As we drive costs down, we expect to see an incremental 10% to 15% improvement in IRR for every $1 million of cost savings. And if we can hit our target of a $10 million completed well cost, we would generate in the neighborhood of a 75% internal rate of return.

In all of our horizontal plays, our drilling team has demonstrated the ability to reduce costs over time as they nail down the specific best practices for each area. This is confirmed by looking back at each of our primary plays and tracking drilling days to total depth.”

Source: Goodrich Earnings Transcript Feb 21st, 2013  http://seekingalpha.com/article/1213671-goodrich-petroleum-manageme...

This Chart clearly demonstrates the economic viability of the production achieved in the Updip Window of the emerging TMS play.  Especially this early in the development of the play in light of the fact that only a handful of wells have been drilled in comparison to the number of wells it took to be drilled in other plays to achieve this level of production.

I hope this information sheds a little more light and clarity on the subject of the current status of the TMS play.

~~ John

 

ShaleGeo:

Apparently you are having some difficulty focusing on the content of the information I furnished.
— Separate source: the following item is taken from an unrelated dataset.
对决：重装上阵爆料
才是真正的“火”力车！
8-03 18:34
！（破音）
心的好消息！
Where does your:

"And yes, I have a well file on each and every well that has reached the TMS since inception.  Do you?” (underline added for emphasis) come from.
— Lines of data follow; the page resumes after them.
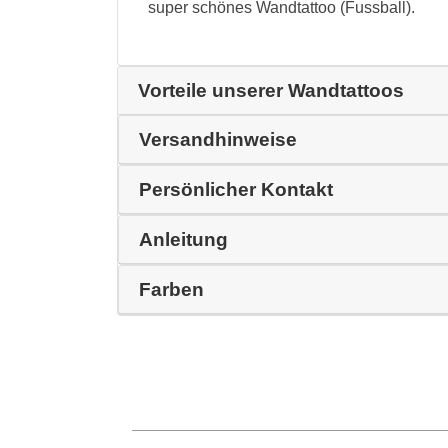
super schönes Wandtattoo (Fussball).
Vorteile unserer Wandtattoos
Versandhinweise
Persönlicher Kontakt
Anleitung
Farben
I never asked you if you have a well file on any, let alone all of the TMS wells since inception.

Second, while it is excellent that you have that data, are you talking about past vertical penetrations or all of the new horizontals, or both?

Please clarify what specific data set you are referencing that you rely on.

Thanks John

John,

Very nicely researched and stated. However, I disagree with the statement: "Just as occurred in the early days of the Eagle Ford by some of the early Operators, it appears that Devon and Anadarko staked out their position too deep in the play.  Too Bad So Sad for all involved in that." 

I personally don't see where Anadarko ever intended to drill or test the TMS. Their focus from the beginning in Central Louisiana has been the Austin Chalk and nothing else. Now they want to sell the leases so they are referring to the TMS in their literature for that purpose and that purpose alone.

Joe:

You are very correct in your assessment and it was an oversight/misstatement on my part for presenting it that way.  Thanks for clearing that up for all of the GoHaynesville readers. It is important to be fair and impartial in the reporting of information and I try hard to do that and much appreciate others help in correcting any mistakes I may unintentionally make.